# FRAGMENTO DE TEXTO:
========
Un mes antes, Juan Martín de Pueyrredón había asumido al frente de las Provincias Unidas del Río de la Plata y eso podía resultar una buena noticia. Sin embargo, en la carta a Tomás Guido, San Martín es claro: “El tiempo me falta para todo, el dinero ídem, la salud mala, pero así vamos tirando hasta la tremenda”.
Hacía dos años que había empezado con úlceras gastrointestinales. Los vómitos de sangre coincidieron con “el desastre de Rancagua”, cuando los patriotas al mando de Bernardo O’Higgins fueron derrotados por los realistas en la batalla acontecida entre el 1° y el 2 de octubre de ese 1814. Eso resultó un vuelco decisivo ya que Chile quedaba en manos de la reciente restauración monárquica de Fernando VII.
Una parte de los patriotas chilenos quedó en su territorio para dar la lucha guerrillera, en minoría de fuerzas, contra el ejército español. Al frente estaba José Miguel Carrera, quien había presidido la junta revolucionaria que había destituido el absolutismo español en 1812. Carrera hizo “la guerra de zapa” después de Rancagua y lo hizo a tono de sus contactos con San Martín.
En cambio, tras aquella derrota de principios de 1814, Bernardo O’Higgins logró romper el cerco, cruzar la cordillera y junto con él lo hicieron una buena parte de sus soldados y oficiales que luego tendrían una participación muy significativa en el Ejército de los Andes.
Días después de Rancagua, el párroco de San Rafael, primer sacerdote y a la vez lonko (cacique) pehuenche-mapuche Francisco Inalikang comienza un intercambio de mensajes con San Martín para sumar fuerzas a la causa. El padre de Inalikang había sido aliado de Ambrosio O’Higgins, padre de Bernardo, y fue por esa relación que Francisco se formó en un colegio de curas del lado chileno. Se sabe que, para los indígenas, la cordillera era su territorio, su hábitat, su “patria” para la versión de la cultura europea.
Muchos caciques y muchos indígenas
Si hay un dato a resaltar sobre cómo encaraba San Martín el vínculo con los mapuches-pehuenches es que el primer parlamento del Libertador con medio centenar de caciques no lo tuvo en el Cuartel General de Mendoza con la visita de éstos sino que fue San Martín quien se desplazó hasta el viejo Fuerte de San Carlos, ubicado a casi 200 kilómetros del Plumerillo, donde estaba la mayoría de los caciques.
El escenario adverso del otro lado de la cordillera redoblaba la apuesta del Cruce de los Andes. La operación militar requería un secreto difícil de guardar dada la magnitud de la campaña. San Martín supo que los pehuenches tenían muchas virtudes favorables para ser parte decisiva.
Una clave era que “nada pasaba en la cordillera sin que los supieran los pehuenches”. Ahí vivían, en los valles criaban sus caballadas, las mudaban de acuerdo con la estación, así como sus campamentos y sabían dónde había postas, ranchos y acantonamientos militares.
========
# TAREA ASIGNADA:
Retoma el texto sobre San Martín y los pehuenches a partir de su última oración y continúalo.

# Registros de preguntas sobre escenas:
========
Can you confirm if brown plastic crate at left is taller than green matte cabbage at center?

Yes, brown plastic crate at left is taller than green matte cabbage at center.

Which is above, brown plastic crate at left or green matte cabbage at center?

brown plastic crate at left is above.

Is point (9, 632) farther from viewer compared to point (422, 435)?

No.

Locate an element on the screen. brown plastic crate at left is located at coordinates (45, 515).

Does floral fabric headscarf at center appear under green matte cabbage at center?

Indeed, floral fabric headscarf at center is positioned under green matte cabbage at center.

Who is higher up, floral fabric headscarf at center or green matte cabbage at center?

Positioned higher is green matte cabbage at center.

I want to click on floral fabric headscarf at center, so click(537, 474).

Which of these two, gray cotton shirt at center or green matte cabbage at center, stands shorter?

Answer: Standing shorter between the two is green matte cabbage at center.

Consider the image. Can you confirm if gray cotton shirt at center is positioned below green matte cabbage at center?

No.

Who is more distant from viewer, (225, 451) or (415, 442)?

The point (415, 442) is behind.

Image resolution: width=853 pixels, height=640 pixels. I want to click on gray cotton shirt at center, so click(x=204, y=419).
========
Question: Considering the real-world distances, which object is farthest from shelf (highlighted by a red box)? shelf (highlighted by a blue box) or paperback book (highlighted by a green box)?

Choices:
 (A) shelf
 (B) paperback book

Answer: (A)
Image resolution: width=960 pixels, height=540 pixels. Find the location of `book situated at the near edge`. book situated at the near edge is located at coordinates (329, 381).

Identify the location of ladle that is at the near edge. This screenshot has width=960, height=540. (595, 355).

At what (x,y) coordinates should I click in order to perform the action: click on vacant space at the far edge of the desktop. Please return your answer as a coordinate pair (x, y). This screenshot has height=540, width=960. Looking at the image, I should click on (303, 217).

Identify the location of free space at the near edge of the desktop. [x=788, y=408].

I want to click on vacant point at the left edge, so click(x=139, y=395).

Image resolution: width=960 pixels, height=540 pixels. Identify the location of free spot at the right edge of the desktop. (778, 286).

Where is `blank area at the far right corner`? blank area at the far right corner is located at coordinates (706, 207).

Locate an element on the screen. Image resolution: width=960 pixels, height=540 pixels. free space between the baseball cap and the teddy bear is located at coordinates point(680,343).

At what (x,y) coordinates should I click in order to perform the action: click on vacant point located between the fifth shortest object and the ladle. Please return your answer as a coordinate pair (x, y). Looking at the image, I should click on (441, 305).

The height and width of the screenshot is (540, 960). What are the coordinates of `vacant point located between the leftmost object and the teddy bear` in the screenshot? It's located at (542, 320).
========
# RESPUESTA:
San Martín, pasados casi dos años de aquellos primeros encuentros, consolidaba el vínculo con los indígenas y enviaba a Juan Martín de Pueyrredón una carta que pone de relieve varios asuntos: el jefe del Ejército de los Andes era un militar profesional de sólida formación, un estratega estudioso y audaz y, al mismo tiempo, un revolucionario que creía en la igualdad de los seres humanos. El mensaje, fechado el 10 de septiembre de 1816, cuatro meses antes de iniciar la travesía, decía, entre otras cosas:
“He creído del mayor interés tener un parlamento general con los indios pehuenches, con doble objeto, primero, el que si se verifica la expedición a Chile, me permitan el paso por sus tierras; y segundo, el que auxilien al ejército con ganados, caballadas y demás que esté a sus alcances, a los precios o cambios que se estipularán: al efecto se hallan reunidos en el “Fuerte de San Carlos” el Gobernador Necuñan y demás caciques, por lo que me veo en la necesidad de ponerme hoy en marcha para aquel destino”.
Era el mismo fuerte en el que se había reunido dos años antes con Francisco Inalikang, el jefe mapuche ordenado sacerdote.
En esta oportunidad, el parlamento duró una semana y asistió medio centenar de caciques.
En las conversaciones posteriores que San Martín sostuvo con el general inglés William Miller –que fue oficial del Ejército de los Andes-, el Libertador le cuenta a su amigo británico algunas apreciaciones sobre las características de esos pehuenches y algunas semblanzas sobre lo sucedido en esos encuentros.
Las crónicas de Miller fueron publicadas en Londres en 1828 y San Martín jamás desmintió nada de lo publicado por su amigo.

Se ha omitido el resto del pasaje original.